Ketika pulang les, tubuhku semakin sakit. Kepala terasa berat. Aku ingin cepat pulang. Catatanku berantakan, akhirnya aku bermaksud meminjam catatan Dinda.

"Din, pinjam catatanmu dong?"

Dinda malah cengengesan,"He..he ... he..., catatanku tak begitu lengkap. Nanti malam saja, catatannya akan kuantarkan ke rumahmu."

"Tak perlu, nanti saja. Lagi pula besokkan tidak ada pelajarannya.

"Tak masalah, aku antarkan ya kerumahmu, kalau tidak nanti sore ya malamnya."

"Din, tak usah. Aku tak begitu memerlukannya. Besok saja ketika di sekolah jangan memaksakan diri!" Ucapku

"Aku tak memaksakan diri, tenang saja, pasti antarkan bukunya. ok bos?" jawabnya memberi kepastian.

"Din, kenapa kamu begitu perhatian padaku.
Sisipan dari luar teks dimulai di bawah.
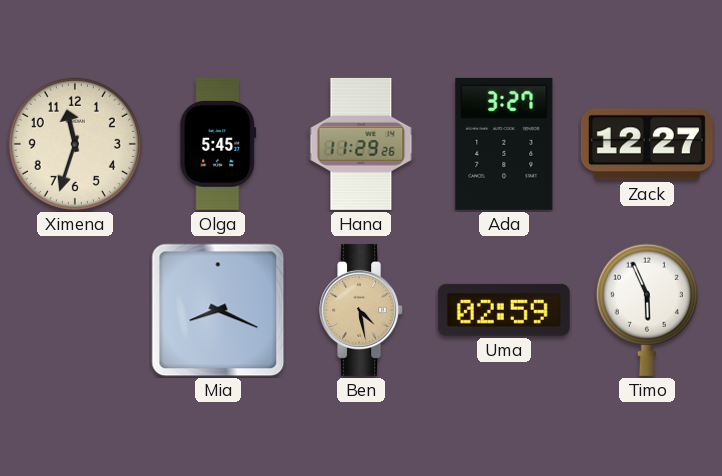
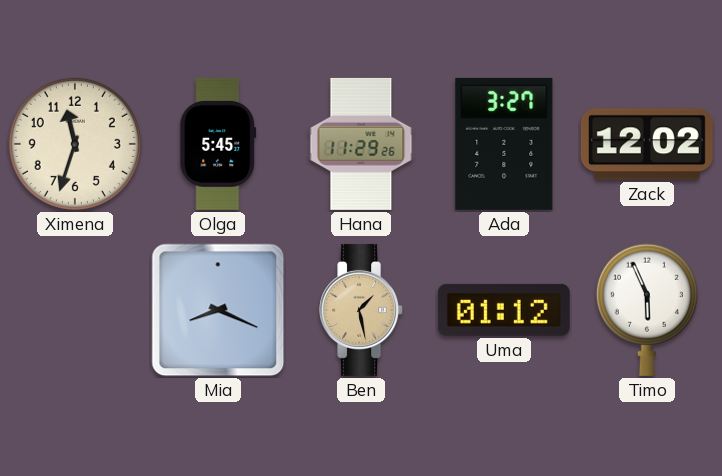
Zack: 12:27 -> 12:02
Ben: 4:28 -> 1:28
Uma: 02:59 -> 01:12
Kamu itu bukan siapa-siapa aku. Sudah kukatakan, tidak perlu nanti sore atau nanti malam!!! Kenapa harus memaksakan diri." Bentakku pada Dinda.

"Baiklah kalau kamu minta itu. Ya.. kau memang bukan siapa-siapa." Ucap Dinda sambil keluar dari kelas.

Sampai saat ini aku masih merasa bersalah padanya. Bodoh, kenapa aku harus mmbentak Dinda. Bicara baik-baikkan bisa? Aku memang tidak tahu diri, sudah banyak di tolong, seharusnya balas jasa, ini malah menyakitkan.

Minta maaf kerumahnya, mustahil! Sudah jam 11 malam, mengganggu orang saja. Tak lama kemudian telpon menjerit minta di angkat.

"Halo... "ucapku

"Nurin, ini Nurinkan?" tanya suara itu

"Ya, ini siapa?"

"Dinda."

"Rin, Dinda Cuma mau minta maaf atas kejadian tadi ketika les. aku merasa bersalah. Mungkin perhatian aku selama ini terlalu berlebihan. Maaf ya..."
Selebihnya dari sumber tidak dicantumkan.